Boost high resource language pairs via large pretrained language model

BrightXiaoHan · December 16, 2022, 3:24am

Hi, community!
Is there any mature method to apply the large pre-training language models to machine translation, especially for some high-resource language pairs, such as English-Germany, and English-Chinese? After reading a lot of information, it seems that in the field of machine translation, it is more likely to use a small amount of parallel corpus for fine-tuning, and I feel that it may work better for some low-resource languages. But it seems that it is difficult to improve the performance of rich corpus languages. Is it possible to use large pre-trained large language models to improve machine translation performance for high-resource languages?

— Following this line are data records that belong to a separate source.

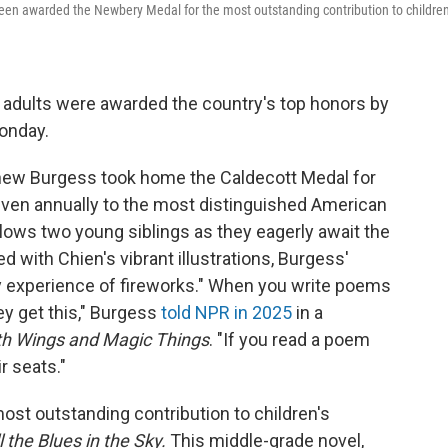
en awarded the Newbery Medal for the most outstanding contribution to children
 adults were awarded the country's top honors by
onday.
tthew Burgess took home the Caldecott Medal for
given annually to the most distinguished American
llows two young siblings as they eagerly await the
ed with Chien's vibrant illustrations, Burgess'
 experience of fireworks." When you write poems
y get this," Burgess
told NPR in 2025
in a
th Wings and Magic Things
. "If you read a poem
ir seats."
st outstanding contribution to children's
l the Blues in the Sky.
This middle-grade novel,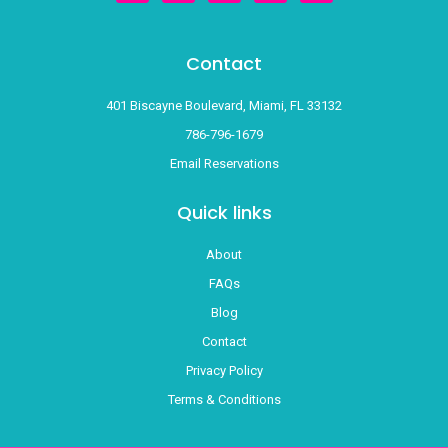
t
e
t
g
t
a
b
u
l
o
g
o
b
e
k
r
o
e
Contact
a
k
m
-
f
401 Biscayne Boulevard, Miami, FL 33132
786-796-1679
Email Reservations
Quick links
About
FAQs
Blog
Contact
Privacy Policy
Terms & Conditions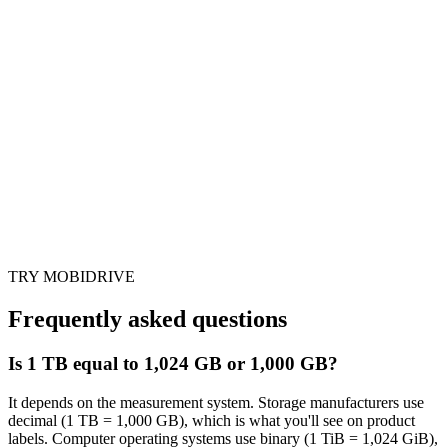
TRY MOBIDRIVE
Frequently asked questions
Is 1 TB equal to 1,024 GB or 1,000 GB?
It depends on the measurement system. Storage manufacturers use
decimal (1 TB = 1,000 GB), which is what you'll see on product
labels. Computer operating systems use binary (1 TiB = 1,024 GiB),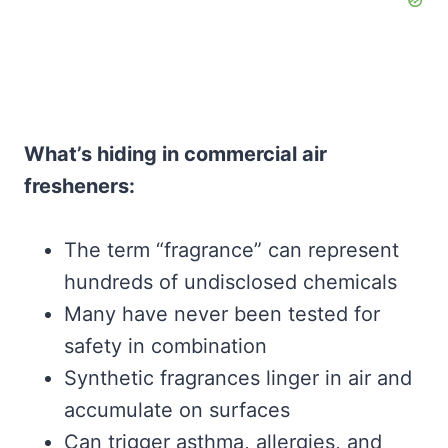
What’s hiding in commercial air
fresheners:
The term “fragrance” can represent
hundreds of undisclosed chemicals
Many have never been tested for
safety in combination
Synthetic fragrances linger in air and
accumulate on surfaces
Can trigger asthma, allergies, and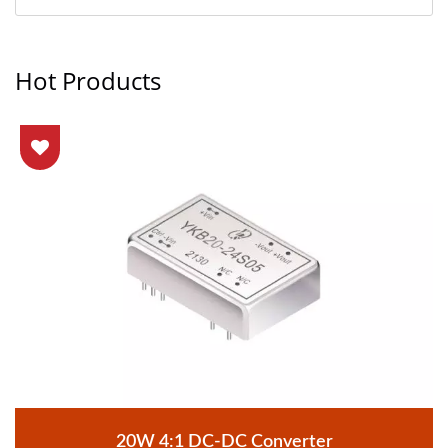
Hot Products
20W 4:1 DC-DC Converter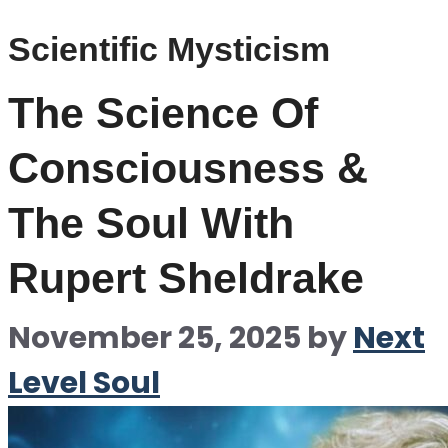
Scientific Mysticism
The Science Of
Consciousness &
The Soul With
Rupert Sheldrake
November 25, 2025
by
Next
Level Soul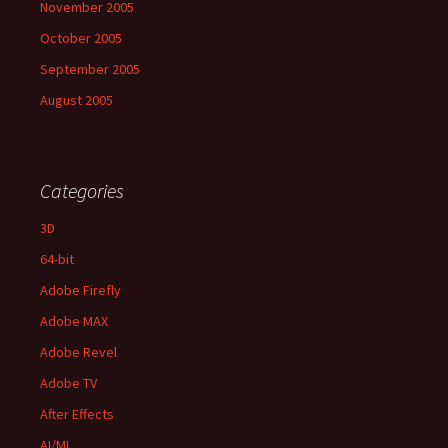
November 2005
October 2005
September 2005
August 2005
Categories
3D
64-bit
Adobe Firefly
Adobe MAX
Adobe Revel
Adobe TV
After Effects
AI/ML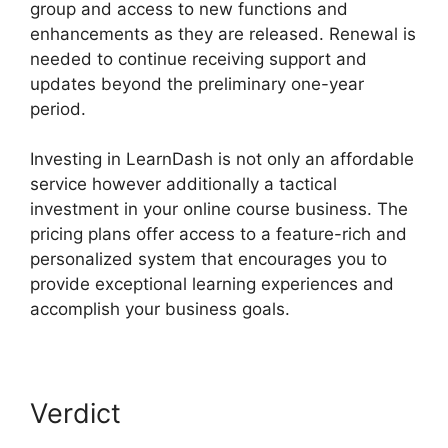
group and access to new functions and
enhancements as they are released. Renewal is
needed to continue receiving support and
updates beyond the preliminary one-year
period.
List Courses LearnDash
Investing in LearnDash is not only an affordable
service however additionally a tactical
investment in your online course business. The
pricing plans offer access to a feature-rich and
personalized system that encourages you to
provide exceptional learning experiences and
accomplish your business goals.
Verdict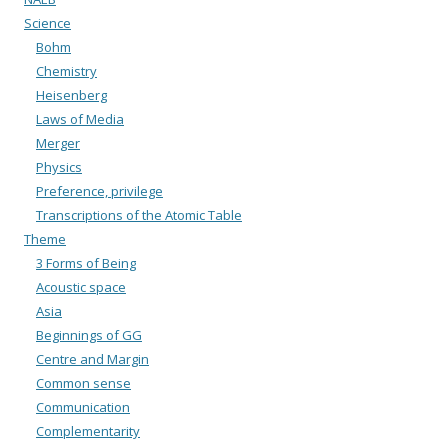
Science
Bohm
Chemistry
Heisenberg
Laws of Media
Merger
Physics
Preference, privilege
Transcriptions of the Atomic Table
Theme
3 Forms of Being
Acoustic space
Asia
Beginnings of GG
Centre and Margin
Common sense
Communication
Complementarity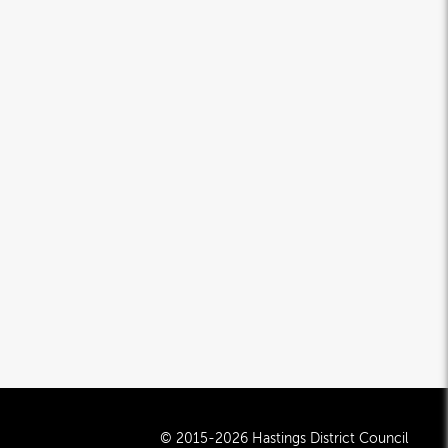
© 2015-2026 Hastings District Council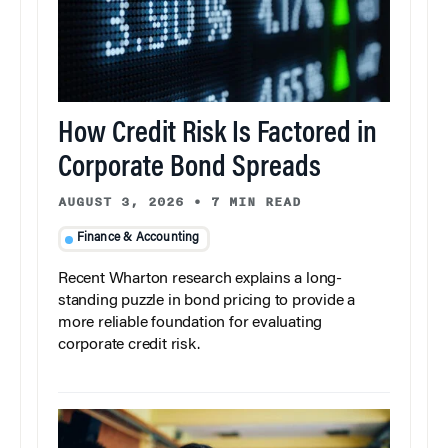
How Credit Risk Is Factored in
Corporate Bond Spreads
AUGUST 3, 2026
•
7 MIN READ
Finance & Accounting
Recent Wharton research explains a long-
standing puzzle in bond pricing to provide a
more reliable foundation for evaluating
corporate credit risk.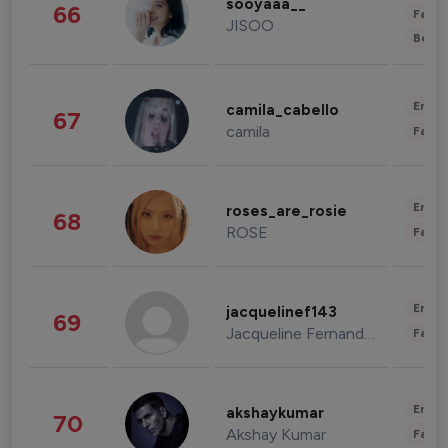
sooyaaa__
66
Fashi
JISOO
Beau
Enter
camila_cabello
67
camila
Fashi
Enter
roses_are_rosie
68
ROSE
Fashi
Enter
jacquelinef143
69
Jacqueline Fernandez
Fashi
Enter
akshaykumar
70
Akshay Kumar
Fashi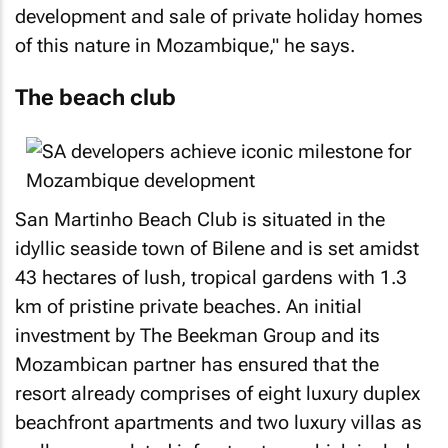
development and sale of private holiday homes
of this nature in Mozambique," he says.
The beach club
San Martinho Beach Club is situated in the
idyllic seaside town of Bilene and is set amidst
43 hectares of lush, tropical gardens with 1.3
km of pristine private beaches. An initial
investment by The Beekman Group and its
Mozambican partner has ensured that the
resort already comprises of eight luxury duplex
beachfront apartments and two luxury villas as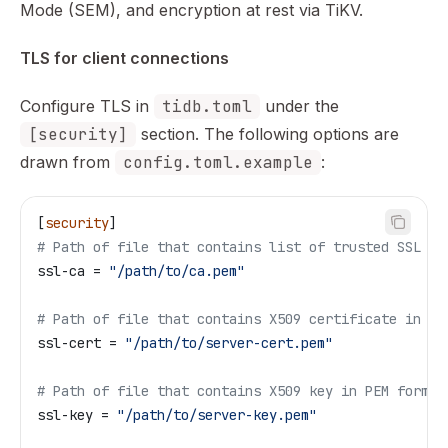
Mode (SEM), and encryption at rest via TiKV.
TLS for client connections
Configure TLS in
tidb.toml
under the
[security]
section. The following options are
drawn from
config.toml.example
:
[
security
]
# Path of file that contains list of trusted SSL CA
ssl-ca
 = 
"/path/to/ca.pem"
# Path of file that contains X509 certificate in PE
ssl-cert
 = 
"/path/to/server-cert.pem"
# Path of file that contains X509 key in PEM format
ssl-key
 = 
"/path/to/server-key.pem"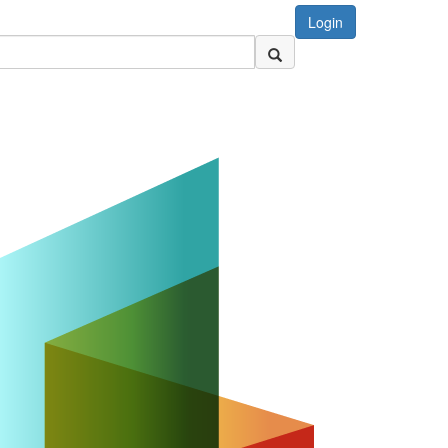
Login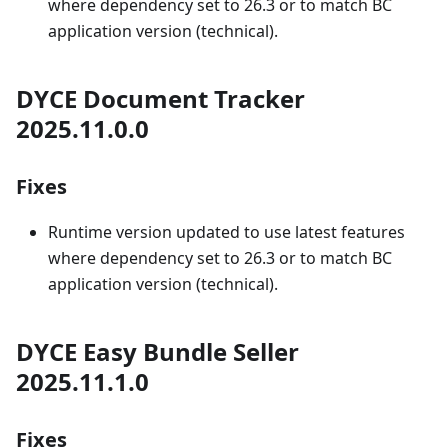
where dependency set to 26.3 or to match BC
application version (technical).
DYCE Document Tracker
2025.11.0.0
Fixes
Runtime version updated to use latest features
where dependency set to 26.3 or to match BC
application version (technical).
DYCE Easy Bundle Seller
2025.11.1.0
Fixes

vince62s · December 16, 2022, 4:43pm

Hi,

I personally investigated this route and it is not easy to make conclusions.

You can have a look at this PR: LMprior (LM Distillation) with CT2 or Onmt-py to infer LM model by vince62s · Pull Request #2252 · OpenNMT/OpenNMT-py · GitHub

and the Paper associated with it.

Initially it was thought for low resource languages but I tried it for EN-DE.

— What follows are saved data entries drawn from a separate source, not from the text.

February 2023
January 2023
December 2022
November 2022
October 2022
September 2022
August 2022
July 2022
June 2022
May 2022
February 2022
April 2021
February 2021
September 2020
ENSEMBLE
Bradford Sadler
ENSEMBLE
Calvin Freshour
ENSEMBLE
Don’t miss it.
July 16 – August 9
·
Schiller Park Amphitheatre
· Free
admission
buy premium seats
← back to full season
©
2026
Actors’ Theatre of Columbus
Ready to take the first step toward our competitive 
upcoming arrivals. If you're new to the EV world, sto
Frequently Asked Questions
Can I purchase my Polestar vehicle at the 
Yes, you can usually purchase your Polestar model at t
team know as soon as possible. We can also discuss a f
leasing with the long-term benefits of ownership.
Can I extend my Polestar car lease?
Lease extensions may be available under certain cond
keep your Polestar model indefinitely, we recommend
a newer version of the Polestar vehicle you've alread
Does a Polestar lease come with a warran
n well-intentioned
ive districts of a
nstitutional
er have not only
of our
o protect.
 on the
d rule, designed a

The short answer is: it seems to bring a bit ( the PPL of the outputs decreases) but I was unable to quantify with a human evaluation.

If you manage to conclude on something, welcome to contribute.

Cheers,

ymoslem · December 16, 2022, 8:49pm

Hello!

I used large language models to generate synthetic domain-specific data, simulating the characteristics of either the text to be translated or the target side of a small in-domain dataset. Then, the generated data is back-translated to create the source side. Finally, the new synthetic dataset is used to fine-tune the baseline MT model. This approach achieved good results for high-resource languages like English-Arabic and English-Spanish.

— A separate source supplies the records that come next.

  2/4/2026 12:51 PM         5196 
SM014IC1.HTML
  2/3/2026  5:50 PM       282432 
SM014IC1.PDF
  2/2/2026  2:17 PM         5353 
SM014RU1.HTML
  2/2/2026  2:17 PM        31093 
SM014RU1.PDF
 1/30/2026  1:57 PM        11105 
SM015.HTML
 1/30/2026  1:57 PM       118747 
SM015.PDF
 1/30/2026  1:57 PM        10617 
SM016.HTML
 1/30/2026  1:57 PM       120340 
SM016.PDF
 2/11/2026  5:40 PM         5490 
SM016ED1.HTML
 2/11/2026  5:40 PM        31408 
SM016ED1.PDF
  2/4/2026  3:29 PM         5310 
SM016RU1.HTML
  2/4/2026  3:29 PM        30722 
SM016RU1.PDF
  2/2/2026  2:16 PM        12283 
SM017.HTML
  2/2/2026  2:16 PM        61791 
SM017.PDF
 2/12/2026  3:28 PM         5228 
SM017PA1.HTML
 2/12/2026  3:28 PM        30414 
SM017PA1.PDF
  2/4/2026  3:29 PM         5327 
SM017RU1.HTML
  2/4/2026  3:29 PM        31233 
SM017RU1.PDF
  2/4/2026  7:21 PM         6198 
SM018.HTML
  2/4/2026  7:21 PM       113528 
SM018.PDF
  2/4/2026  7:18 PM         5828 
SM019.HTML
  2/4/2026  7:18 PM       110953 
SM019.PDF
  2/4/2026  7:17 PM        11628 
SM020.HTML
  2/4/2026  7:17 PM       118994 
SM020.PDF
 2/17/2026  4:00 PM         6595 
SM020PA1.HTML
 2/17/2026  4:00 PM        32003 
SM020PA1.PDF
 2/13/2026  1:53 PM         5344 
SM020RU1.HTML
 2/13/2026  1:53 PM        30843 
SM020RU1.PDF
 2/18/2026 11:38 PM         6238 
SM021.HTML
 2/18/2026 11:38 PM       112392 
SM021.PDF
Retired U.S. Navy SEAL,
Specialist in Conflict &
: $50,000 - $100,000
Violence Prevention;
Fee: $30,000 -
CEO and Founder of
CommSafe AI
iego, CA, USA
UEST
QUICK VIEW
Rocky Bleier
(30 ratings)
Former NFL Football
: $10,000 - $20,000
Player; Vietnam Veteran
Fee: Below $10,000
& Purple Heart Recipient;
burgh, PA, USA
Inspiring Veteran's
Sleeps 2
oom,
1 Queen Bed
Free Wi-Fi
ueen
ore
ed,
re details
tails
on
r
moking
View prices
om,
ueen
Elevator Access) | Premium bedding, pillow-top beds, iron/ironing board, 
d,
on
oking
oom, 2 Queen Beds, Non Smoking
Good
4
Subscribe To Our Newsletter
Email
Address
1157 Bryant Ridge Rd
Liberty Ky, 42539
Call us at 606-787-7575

You can find more details in this paper:

This blog also summarizes our approach:

If you have questions, please let me know.

Kind regards,
Yasmin

BrightXiaoHan · December 19, 2022, 3:11am

Thanks for your reply. I will try this method. In your experiments, are there any boosts on bleu values or TER?

BrightXiaoHan · December 19, 2022, 3:18am

Thanks for your reply!
Very good work, very inspiring for me. I will try this method.